* What the task asks *
In the data below, find every line with the word "telah" and copy it out.

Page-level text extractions
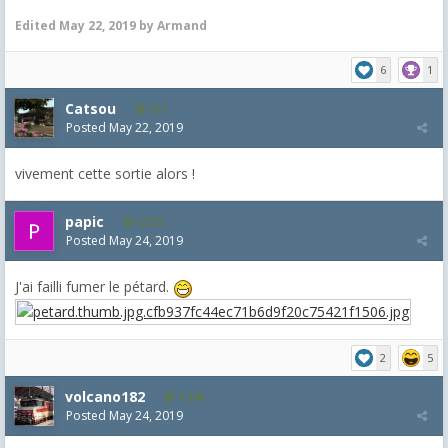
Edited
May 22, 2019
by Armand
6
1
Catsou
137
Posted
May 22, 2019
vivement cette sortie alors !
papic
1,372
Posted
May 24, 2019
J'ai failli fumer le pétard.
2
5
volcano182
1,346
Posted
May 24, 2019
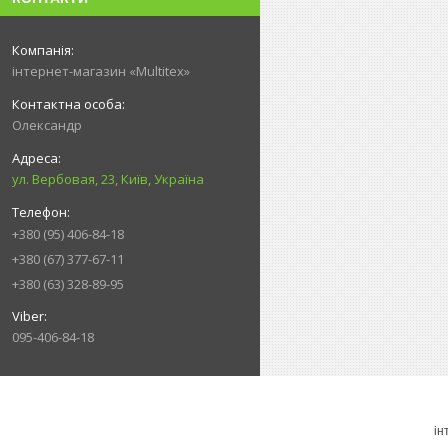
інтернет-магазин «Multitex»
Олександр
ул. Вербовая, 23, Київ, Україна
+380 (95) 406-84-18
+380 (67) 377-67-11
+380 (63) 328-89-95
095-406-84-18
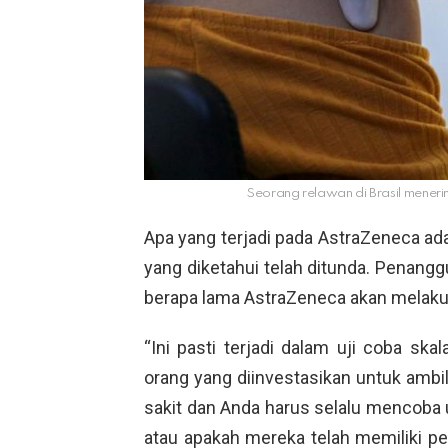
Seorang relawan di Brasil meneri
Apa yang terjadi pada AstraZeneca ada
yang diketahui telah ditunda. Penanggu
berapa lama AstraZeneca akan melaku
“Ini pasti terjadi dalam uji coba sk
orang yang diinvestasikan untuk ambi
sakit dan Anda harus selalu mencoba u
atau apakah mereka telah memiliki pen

---

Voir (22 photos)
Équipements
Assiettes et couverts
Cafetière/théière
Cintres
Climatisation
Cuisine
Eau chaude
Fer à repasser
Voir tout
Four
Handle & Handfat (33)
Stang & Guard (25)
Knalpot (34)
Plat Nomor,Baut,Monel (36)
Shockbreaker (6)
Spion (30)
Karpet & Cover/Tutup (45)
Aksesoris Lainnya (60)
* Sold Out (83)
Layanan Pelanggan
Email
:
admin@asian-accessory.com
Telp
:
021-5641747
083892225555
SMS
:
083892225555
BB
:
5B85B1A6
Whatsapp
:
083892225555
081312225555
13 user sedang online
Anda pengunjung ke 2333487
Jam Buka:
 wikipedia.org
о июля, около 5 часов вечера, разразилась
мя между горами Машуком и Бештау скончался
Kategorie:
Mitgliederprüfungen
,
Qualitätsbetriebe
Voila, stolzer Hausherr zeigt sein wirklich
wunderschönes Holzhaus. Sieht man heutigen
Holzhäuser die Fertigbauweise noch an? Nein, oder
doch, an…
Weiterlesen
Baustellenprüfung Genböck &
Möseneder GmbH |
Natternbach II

* Final answer *
yang diketahui telah ditunda. Penanggu
atau apakah mereka telah memiliki pen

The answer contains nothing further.